What the task requires:
Copy out each line of the data holding "Rendered".
[Start of section]
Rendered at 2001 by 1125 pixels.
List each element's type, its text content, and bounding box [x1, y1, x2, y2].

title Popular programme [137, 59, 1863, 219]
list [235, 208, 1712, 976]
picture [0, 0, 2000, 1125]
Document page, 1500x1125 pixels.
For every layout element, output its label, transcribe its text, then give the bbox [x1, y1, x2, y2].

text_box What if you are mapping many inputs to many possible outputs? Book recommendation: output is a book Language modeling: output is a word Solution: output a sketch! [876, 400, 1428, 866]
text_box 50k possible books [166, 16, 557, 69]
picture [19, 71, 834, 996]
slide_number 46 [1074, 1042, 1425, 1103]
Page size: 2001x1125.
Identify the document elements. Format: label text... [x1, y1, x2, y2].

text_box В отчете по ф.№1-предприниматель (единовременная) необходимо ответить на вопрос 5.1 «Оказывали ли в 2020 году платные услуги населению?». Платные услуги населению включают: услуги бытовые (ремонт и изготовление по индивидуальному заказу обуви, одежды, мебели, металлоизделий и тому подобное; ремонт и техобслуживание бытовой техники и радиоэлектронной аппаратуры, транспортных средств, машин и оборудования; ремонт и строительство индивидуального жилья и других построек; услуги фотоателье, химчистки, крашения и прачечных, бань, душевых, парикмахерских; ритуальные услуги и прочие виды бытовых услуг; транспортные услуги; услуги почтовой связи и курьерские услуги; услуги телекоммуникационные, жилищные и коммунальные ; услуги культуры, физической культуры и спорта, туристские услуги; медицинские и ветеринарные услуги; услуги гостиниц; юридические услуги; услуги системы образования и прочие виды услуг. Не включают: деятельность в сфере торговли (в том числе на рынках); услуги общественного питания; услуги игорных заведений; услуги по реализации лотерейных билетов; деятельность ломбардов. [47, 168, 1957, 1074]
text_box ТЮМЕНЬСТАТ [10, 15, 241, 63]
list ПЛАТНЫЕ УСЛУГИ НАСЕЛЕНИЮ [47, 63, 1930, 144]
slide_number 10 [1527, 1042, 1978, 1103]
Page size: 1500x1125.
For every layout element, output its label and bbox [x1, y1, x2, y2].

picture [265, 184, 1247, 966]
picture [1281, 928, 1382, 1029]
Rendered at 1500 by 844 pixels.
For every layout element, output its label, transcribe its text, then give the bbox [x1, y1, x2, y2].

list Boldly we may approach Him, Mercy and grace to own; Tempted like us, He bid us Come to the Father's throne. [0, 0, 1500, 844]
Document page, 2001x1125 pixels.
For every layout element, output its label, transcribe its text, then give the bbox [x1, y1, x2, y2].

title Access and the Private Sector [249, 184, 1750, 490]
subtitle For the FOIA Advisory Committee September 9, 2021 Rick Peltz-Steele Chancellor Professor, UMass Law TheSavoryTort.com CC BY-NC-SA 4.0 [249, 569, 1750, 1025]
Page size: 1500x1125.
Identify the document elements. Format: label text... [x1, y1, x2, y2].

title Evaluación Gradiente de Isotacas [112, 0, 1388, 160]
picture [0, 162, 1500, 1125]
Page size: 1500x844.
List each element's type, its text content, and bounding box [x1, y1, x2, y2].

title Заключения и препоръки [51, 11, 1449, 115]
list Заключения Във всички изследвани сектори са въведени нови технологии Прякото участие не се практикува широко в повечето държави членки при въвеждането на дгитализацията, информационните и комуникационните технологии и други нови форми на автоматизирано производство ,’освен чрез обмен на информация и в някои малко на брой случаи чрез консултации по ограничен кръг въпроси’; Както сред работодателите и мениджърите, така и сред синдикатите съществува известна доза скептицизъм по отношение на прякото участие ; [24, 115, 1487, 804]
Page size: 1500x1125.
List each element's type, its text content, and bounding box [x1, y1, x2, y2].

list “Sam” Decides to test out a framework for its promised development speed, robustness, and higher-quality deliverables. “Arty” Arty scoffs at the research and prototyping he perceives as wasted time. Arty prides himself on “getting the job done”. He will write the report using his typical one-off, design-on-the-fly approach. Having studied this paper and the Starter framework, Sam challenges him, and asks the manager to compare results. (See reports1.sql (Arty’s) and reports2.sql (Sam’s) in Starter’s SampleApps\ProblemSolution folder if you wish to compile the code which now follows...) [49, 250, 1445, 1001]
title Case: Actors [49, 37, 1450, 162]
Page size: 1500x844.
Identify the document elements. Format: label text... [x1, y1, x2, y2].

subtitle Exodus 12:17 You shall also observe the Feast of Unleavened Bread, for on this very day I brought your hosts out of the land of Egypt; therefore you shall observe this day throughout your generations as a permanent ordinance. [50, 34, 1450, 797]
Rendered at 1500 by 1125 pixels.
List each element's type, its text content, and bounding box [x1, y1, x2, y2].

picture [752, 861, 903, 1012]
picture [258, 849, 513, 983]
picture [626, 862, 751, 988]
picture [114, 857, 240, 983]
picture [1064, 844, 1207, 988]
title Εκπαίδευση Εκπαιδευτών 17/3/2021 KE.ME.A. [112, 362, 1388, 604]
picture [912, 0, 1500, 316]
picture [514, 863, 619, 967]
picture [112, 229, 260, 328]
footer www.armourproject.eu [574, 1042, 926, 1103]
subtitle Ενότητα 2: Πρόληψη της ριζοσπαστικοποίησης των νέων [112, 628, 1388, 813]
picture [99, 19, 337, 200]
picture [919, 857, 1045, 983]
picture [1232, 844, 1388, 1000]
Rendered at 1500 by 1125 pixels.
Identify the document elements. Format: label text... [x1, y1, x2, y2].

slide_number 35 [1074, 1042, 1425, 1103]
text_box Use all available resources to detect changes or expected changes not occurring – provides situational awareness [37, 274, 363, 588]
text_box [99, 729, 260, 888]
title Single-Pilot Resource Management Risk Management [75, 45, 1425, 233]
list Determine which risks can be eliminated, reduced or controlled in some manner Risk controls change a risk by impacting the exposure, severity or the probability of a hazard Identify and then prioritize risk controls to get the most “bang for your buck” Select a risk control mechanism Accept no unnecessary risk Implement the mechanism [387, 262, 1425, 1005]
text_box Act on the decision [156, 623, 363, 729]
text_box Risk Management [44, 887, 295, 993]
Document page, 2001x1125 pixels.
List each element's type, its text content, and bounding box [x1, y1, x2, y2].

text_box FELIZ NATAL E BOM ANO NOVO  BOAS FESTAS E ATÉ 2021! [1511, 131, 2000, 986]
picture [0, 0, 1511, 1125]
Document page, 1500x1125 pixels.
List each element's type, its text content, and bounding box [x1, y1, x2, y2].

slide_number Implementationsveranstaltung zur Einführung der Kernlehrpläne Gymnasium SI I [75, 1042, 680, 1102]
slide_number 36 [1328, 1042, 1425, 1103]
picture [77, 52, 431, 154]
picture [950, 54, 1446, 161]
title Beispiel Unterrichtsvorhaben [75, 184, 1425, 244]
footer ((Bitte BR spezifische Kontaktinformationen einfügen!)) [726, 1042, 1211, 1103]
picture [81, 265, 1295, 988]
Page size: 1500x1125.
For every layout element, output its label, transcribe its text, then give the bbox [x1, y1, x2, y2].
[End of section]
Exercise response:
Rendered at 2001 by 1125 pixels.
Rendered at 1500 by 844 pixels.
Rendered at 1500 by 1125 pixels.
Rendered at 1500 by 1125 pixels.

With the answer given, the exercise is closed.